Box 8.3: The GS-ELONG Locus in Arabidopsis thaliana

The diversity of glucosinolates and glucosinolate breakdown products in A. thaliana is in part explained by allelic variation in four genetic loci. One of them is the GS-ELONG (or MAM) locus. The dominant glucosinolates in A. thaliana are methionine derived. They differ in the length of their side chain. This influences the volatility of the breakdown products and thus the interaction with insects of the second and third trophic levels. Most A. thaliana individuals carry either a MAM gene (MAM2) that results in the synthesis of a three-carbon side chain (C3) or a MAM gene (MAM1) that gives rise to a four-carbon side chain (C4). The gene enabling C4 synthesis arose by gene duplication and underwent neo-functionalisation. Sequence analysis revealed an over-representation of non-synonymous changes affecting the part of the MAM protein that controls substrate specificity. This suggested that changes in substrate specificity have been positively selected (Benderoth et al. 2009), meaning that a combination of gene duplication, neo-functionalisation and positive selection explains the generation of metabolic diversity (Fig. 8.32).
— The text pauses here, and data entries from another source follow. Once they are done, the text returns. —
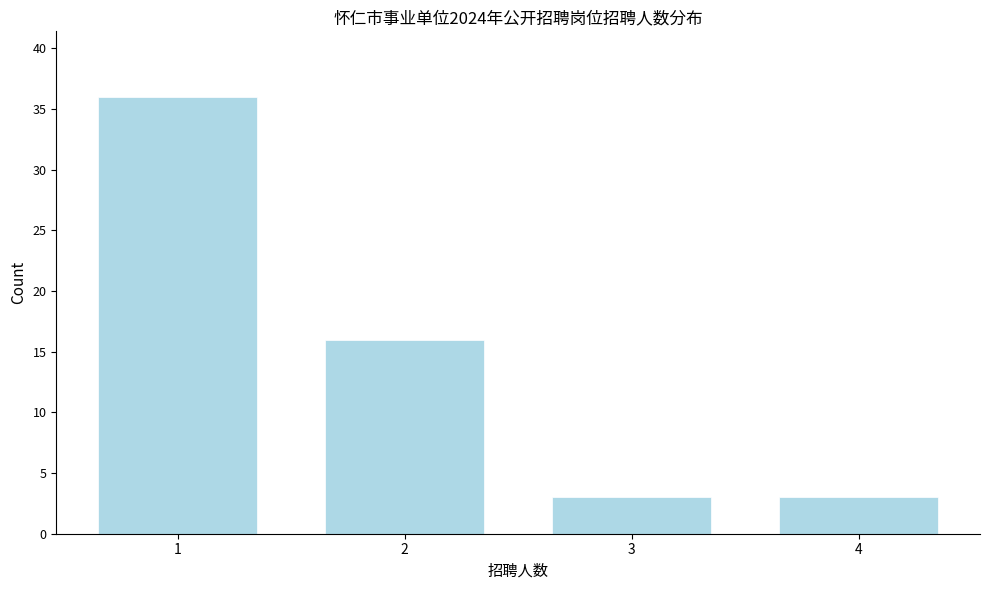

Reading left to right, list all the values displayed in this chart.

1=36	2=16	3=3	4=3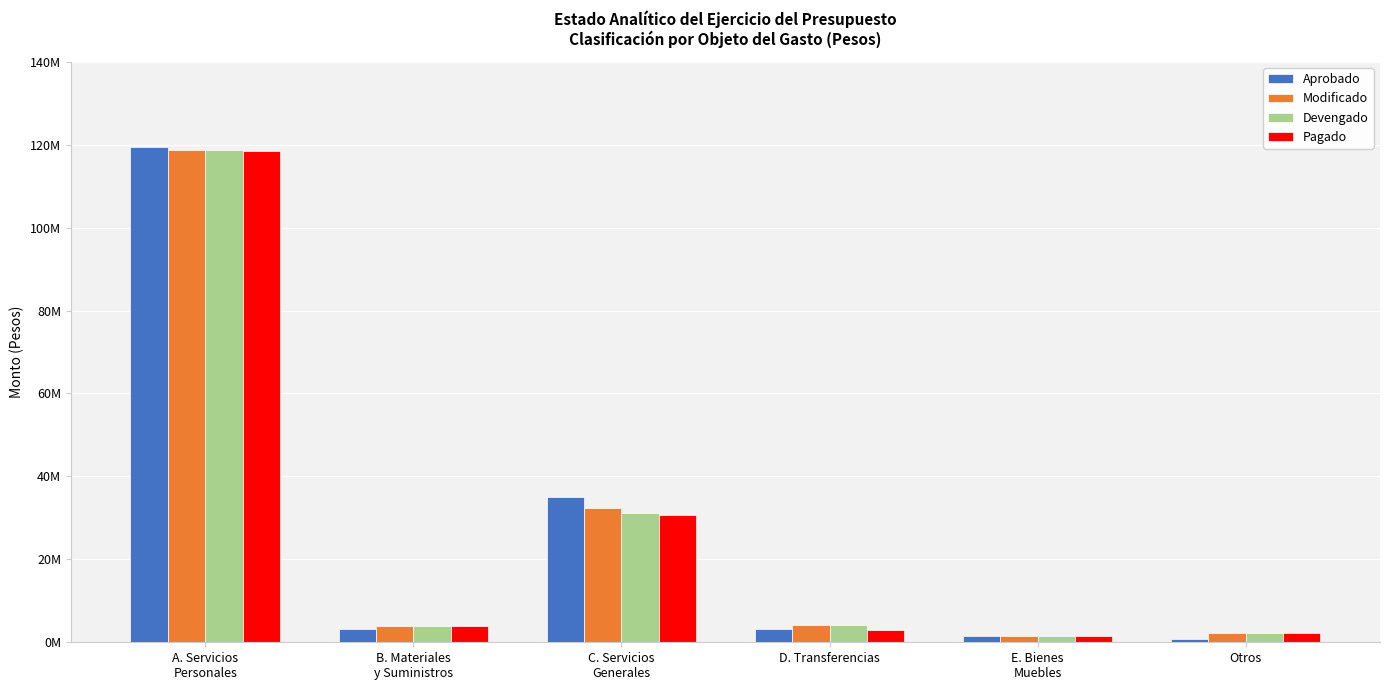

What are all the series names shown in the legend?

Aprobado, Modificado, Devengado, Pagado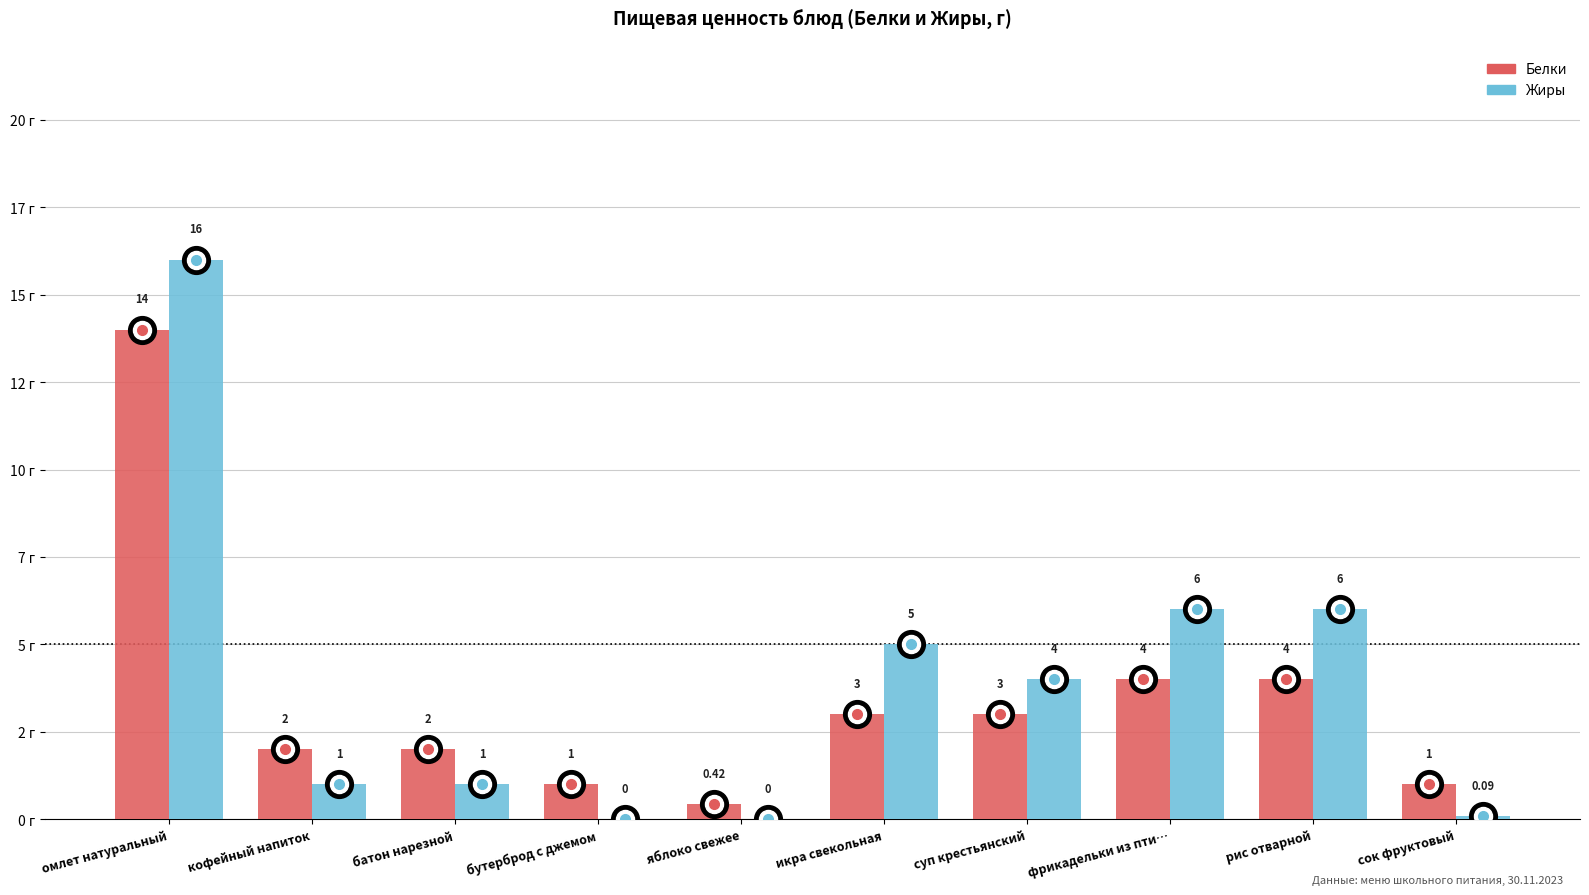

What value does the Жиры series have at рис отварной?

6.0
The logical next questions are: Which processes maintain the diversity? Why did the positively selected MAM1 gene not completely replace the ancestral MAM2 gene? Most likely, it was because under particular conditions it is advantageous for a plant to carry the MAM2 gene instead of the MAM1 gene. For example, MAM2 provides an advantage against certain generalist herbivores because MAM2 activity is associated with larger quantities of glucosinolates. Thus, balancing selection maintains both variants. The composition of local herbivore communities varies considerably over time. The relative frequency of generalists, specialists, parasitoids, etc., temporally changes within a given habitat. With these changes, different glucosinolate cocktails are beneficial and therefore are selected by the herbivore pressure.